To find the volume of a rectangular prism, you can use the formula:
\[ \text{Volume} = \text{Length} \times \text{Width} \times \text{Height} \]
For the original prism, we know:
- Width (W) = 7 cm
- Length (L) = 6 cm
- Height (H) = 4 cm
So, the volume of the original prism is:
\[ \text{Volume} = 7 , \text{cm} \times 6 , \text{cm} \times 4 , \text{cm} = 168 , \text{cm}^3 \]

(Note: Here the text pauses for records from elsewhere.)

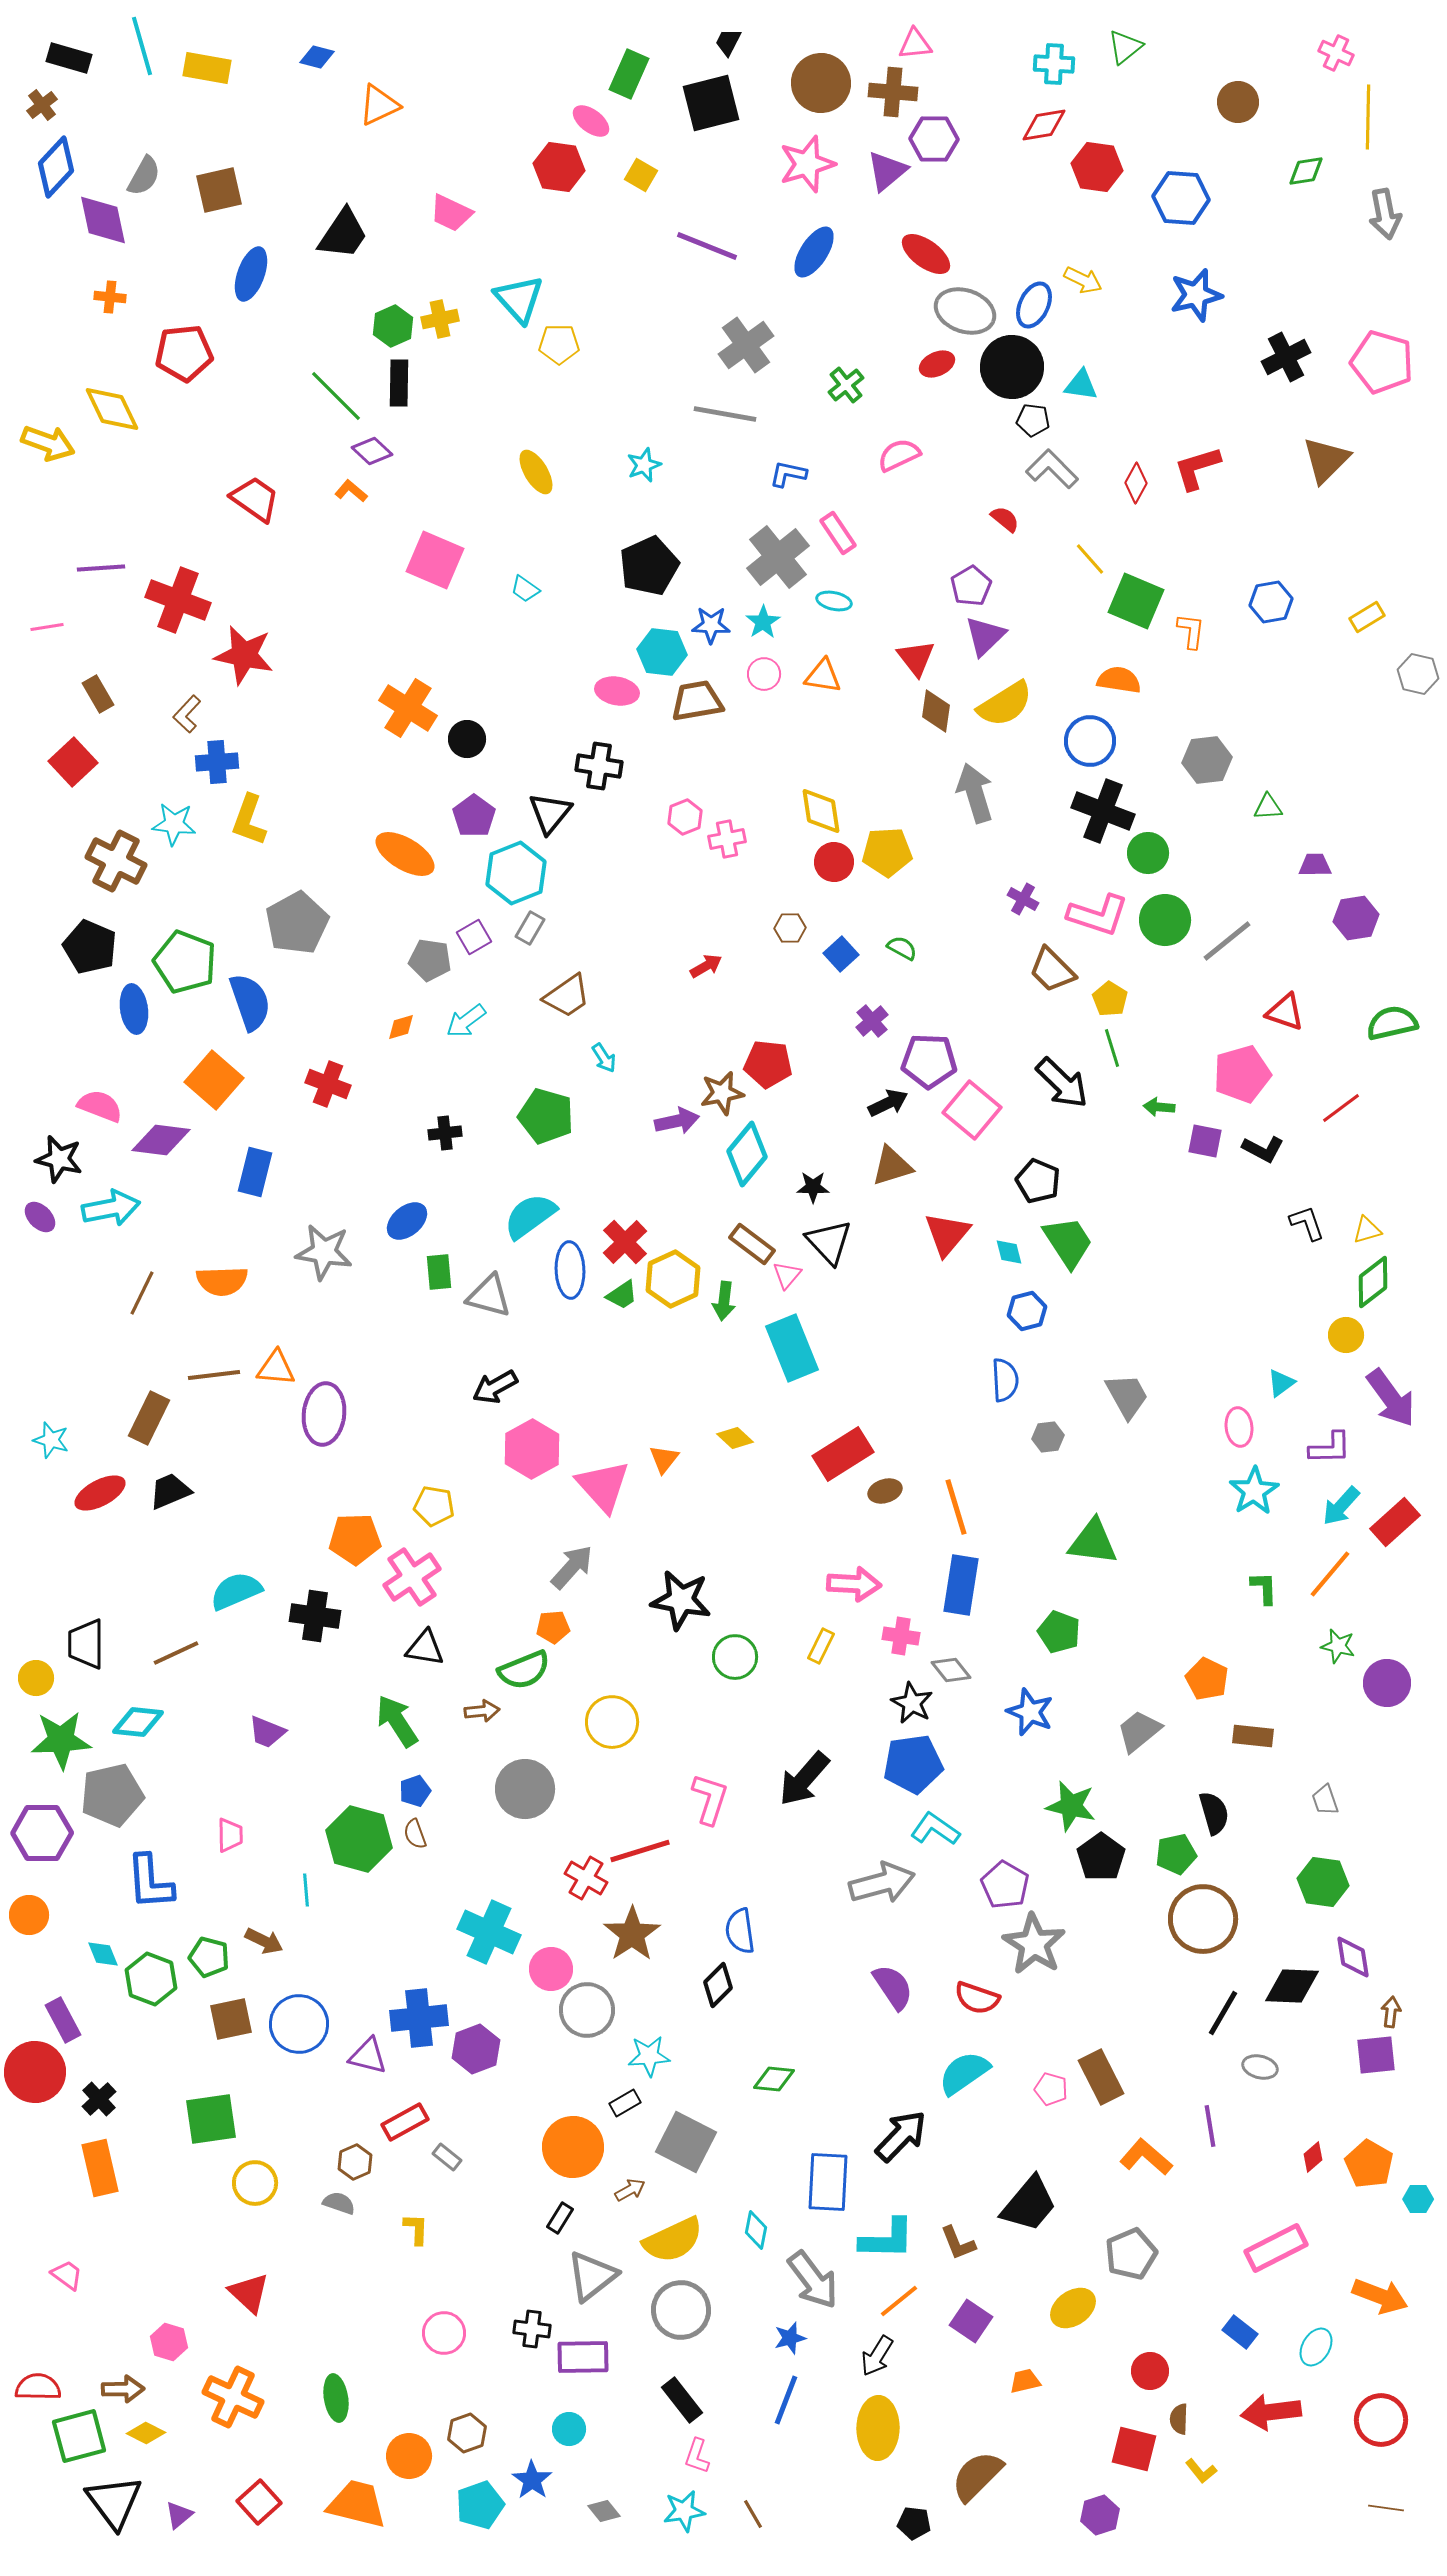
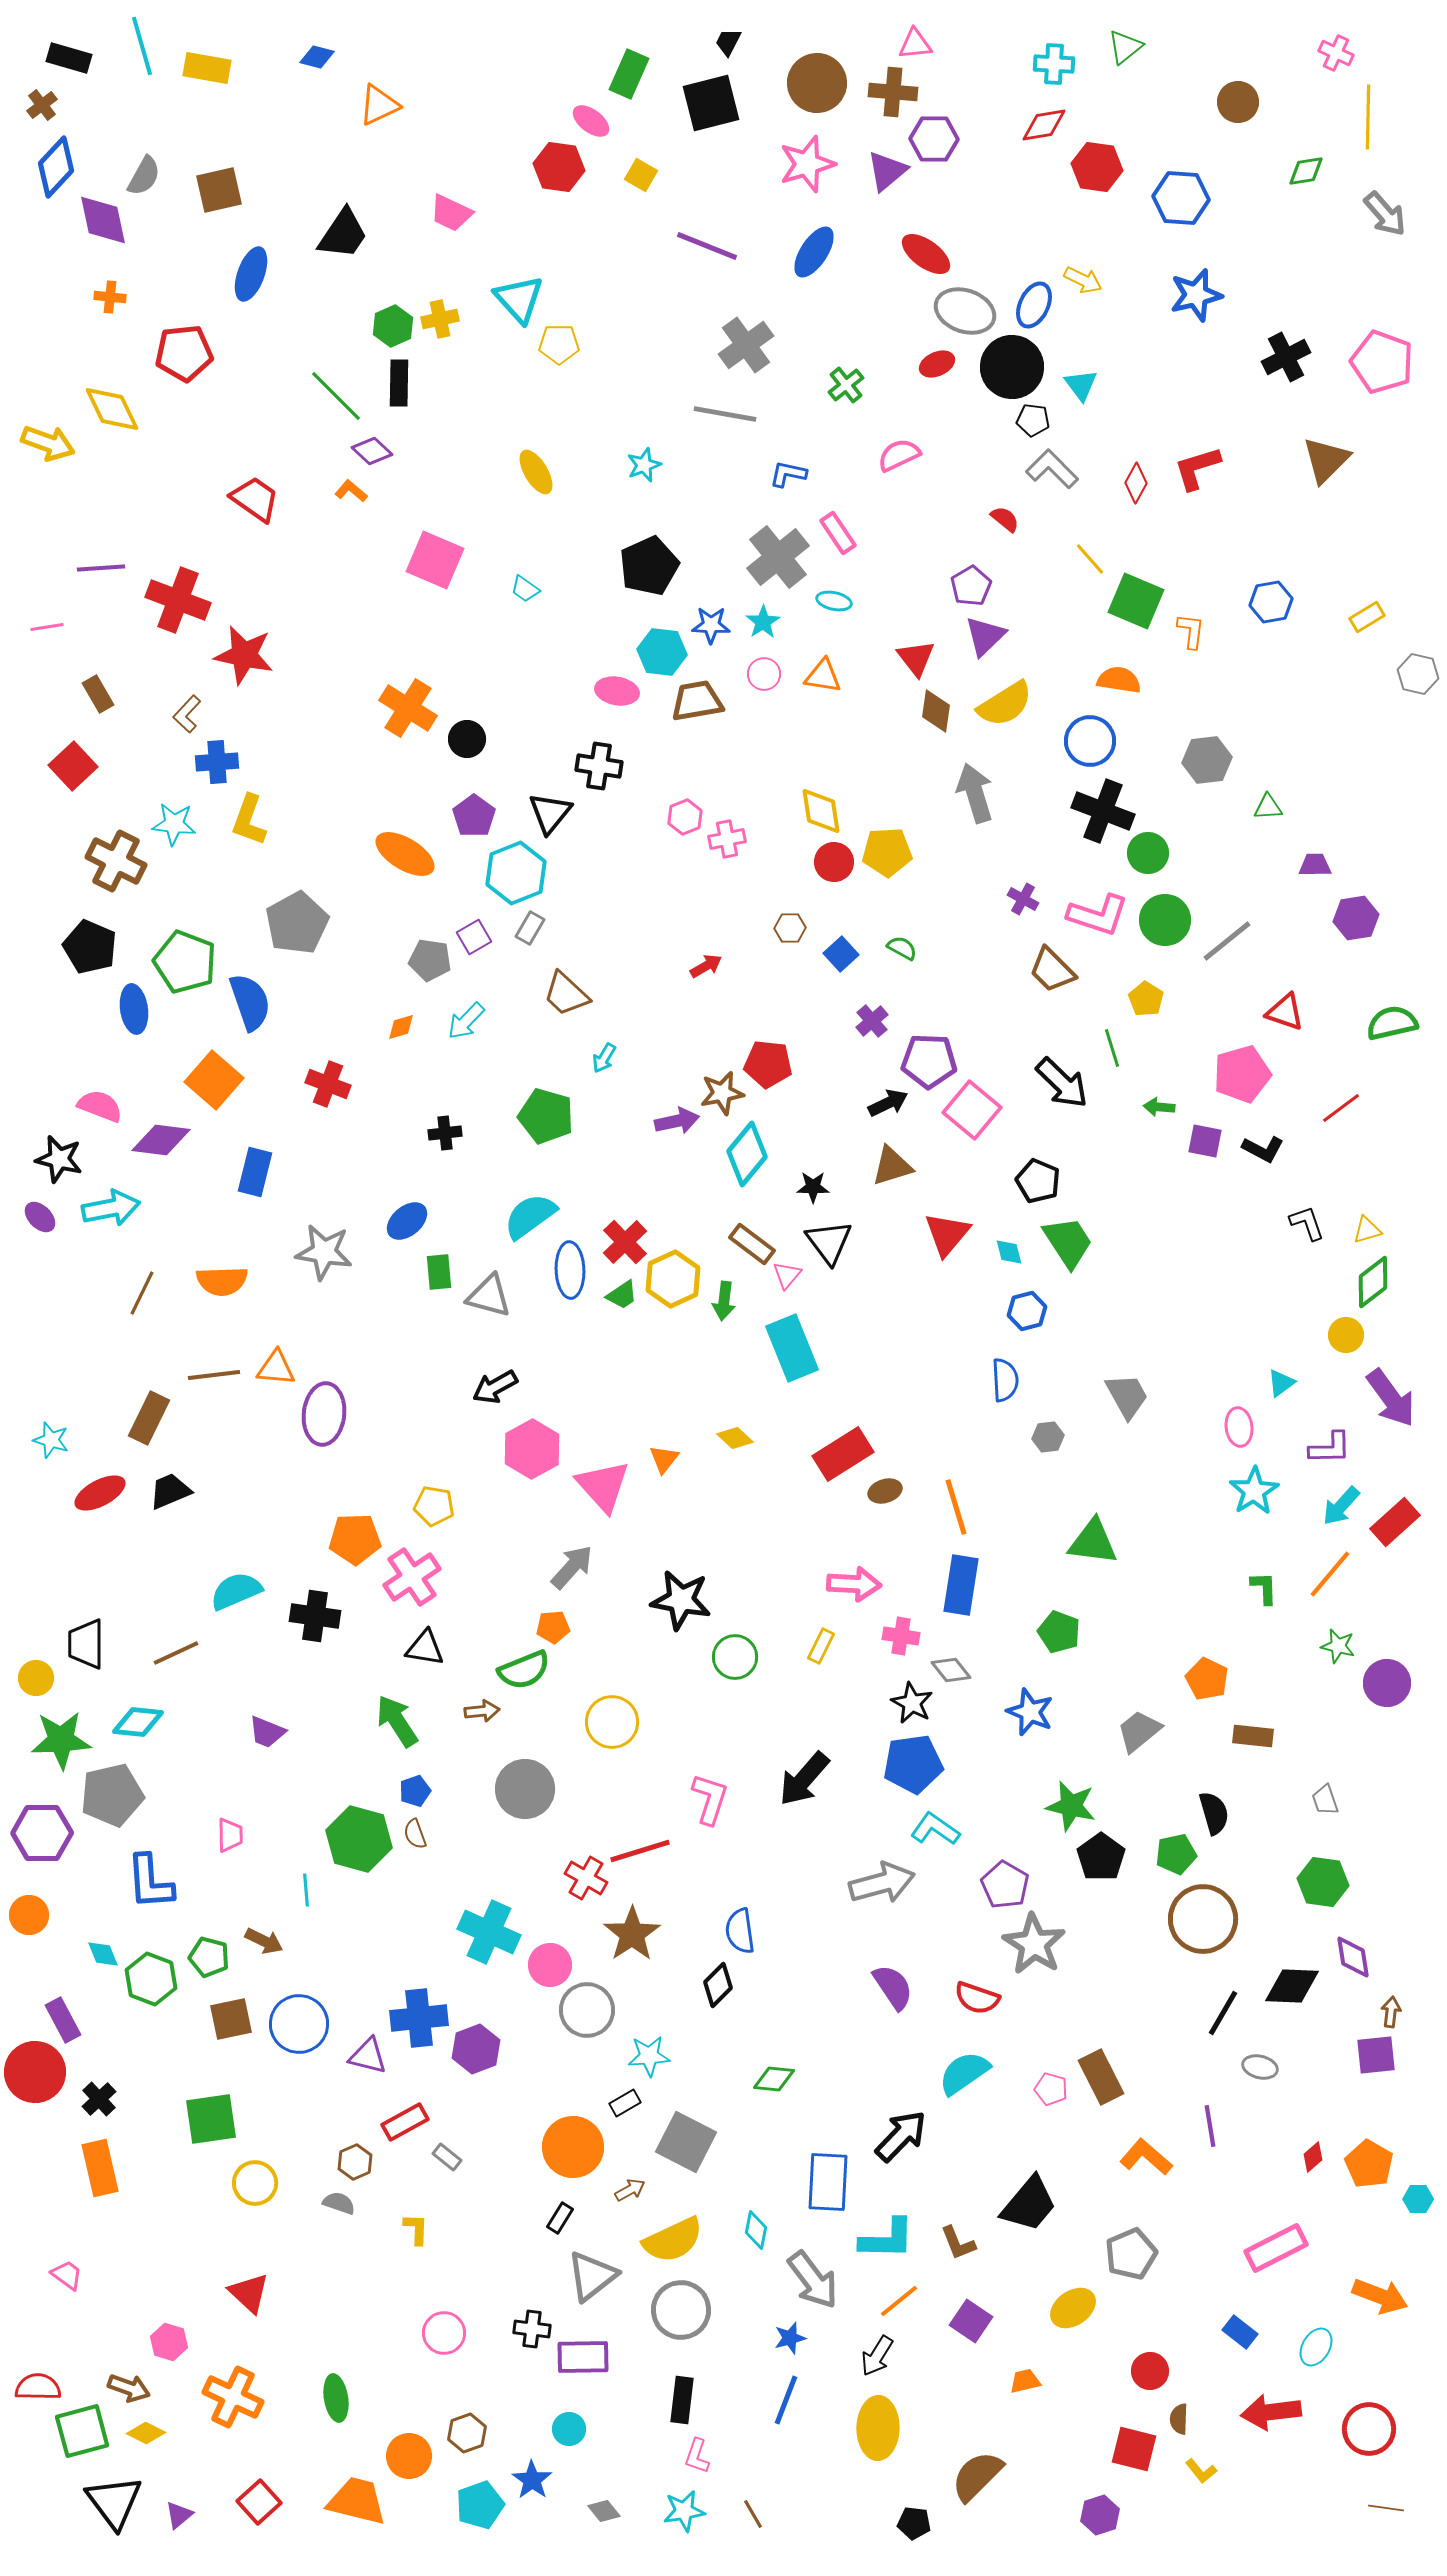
brown circle at (821, 83): moved 4 px left
gray arrow at (1385, 214): rotated 30 degrees counterclockwise
pink pentagon at (1382, 362): rotated 4 degrees clockwise
cyan triangle at (1081, 385): rotated 45 degrees clockwise
red square at (73, 762): moved 4 px down
brown trapezoid at (567, 996): moved 1 px left, 2 px up; rotated 78 degrees clockwise
yellow pentagon at (1110, 999): moved 36 px right
cyan arrow at (466, 1021): rotated 9 degrees counterclockwise
cyan arrow at (604, 1058): rotated 64 degrees clockwise
black triangle at (829, 1242): rotated 6 degrees clockwise
pink circle at (551, 1969): moved 1 px left, 4 px up
brown arrow at (123, 2389): moved 6 px right, 1 px up; rotated 21 degrees clockwise
black rectangle at (682, 2400): rotated 45 degrees clockwise
red circle at (1381, 2420): moved 12 px left, 9 px down
green square at (79, 2436): moved 3 px right, 5 px up
orange trapezoid at (357, 2504): moved 3 px up
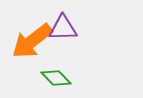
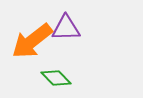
purple triangle: moved 3 px right
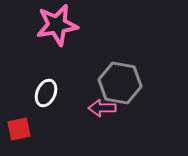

Since the new prism is similar to the original one and has a scale factor of \( \frac{1}{2} \), the dimensions of the new prism will be:
- New Width = \( 7 \times \frac{1}{2} = 3.5 \) cm
- New Length = \( 6 \times \frac{1}{2} = 3 \) cm
- New Height = \( 4 \times \frac{1}{2} = 2 \) cm
Now, we can calculate the volume of the new prism using the new dimensions:
\[ \text{New Volume} = 3.5 , \text{cm} \times 3 , \text{cm} \times 2 , \text{cm} \]
Calculating this gives:
\[ \text{New Volume} = 3.5 \times 3 \times 2 = 21 , \text{cm}^3 \]
Alternatively, you can determine the volume of the new prism based on the scale factor of the volume due to similarity. The volume of similar solids scales by the cube of the scale factor:
\[ \text{Scale Factor (Volume)} = \left(\frac{1}{2}\right)^3 = \frac{1}{8} \]
Thus, the volume of the new prism can also be calculated as:
\[ \text{New Volume} = 168 , \text{cm}^3 \times \frac{1}{8} = 21 , \text{cm}^3 \]
Therefore, the volume of the new prism is:
\[ \boxed{21 , \text{cm}^3} \]